TASK INPUT Block Start

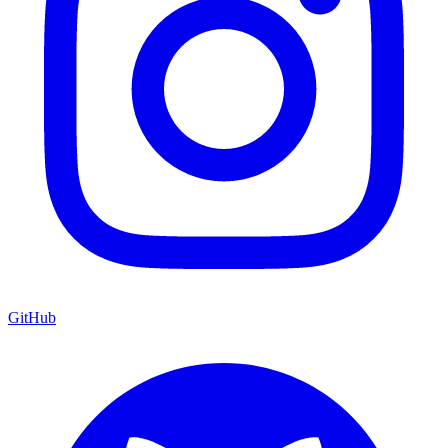
GitHub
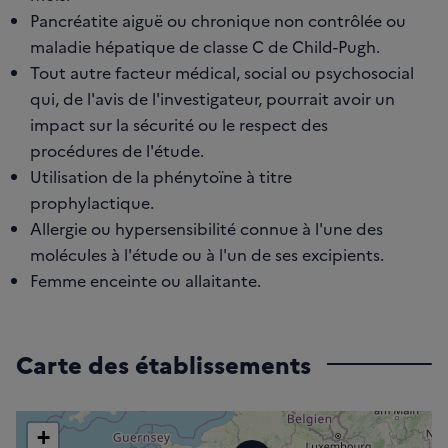
Pancréatite aiguë ou chronique non contrôlée ou
maladie hépatique de classe C de Child-Pugh.
Tout autre facteur médical, social ou psychosocial
qui, de l'avis de l'investigateur, pourrait avoir un
impact sur la sécurité ou le respect des
procédures de l'étude.
Utilisation de la phénytoïne à titre
prophylactique.
Allergie ou hypersensibilité connue à l'une des
molécules à l'étude ou à l'un de ses excipients.
Femme enceinte ou allaitante.
Carte des établissements
+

TASK INPUT Block End

▶ _ACTION ITEM_: Gather every line from the entries above where the word "étude" appears, and copy them.

▶ _ANSWER FOR THE TASK_:
procédures de l'étude.
molécules à l'étude ou à l'un de ses excipients.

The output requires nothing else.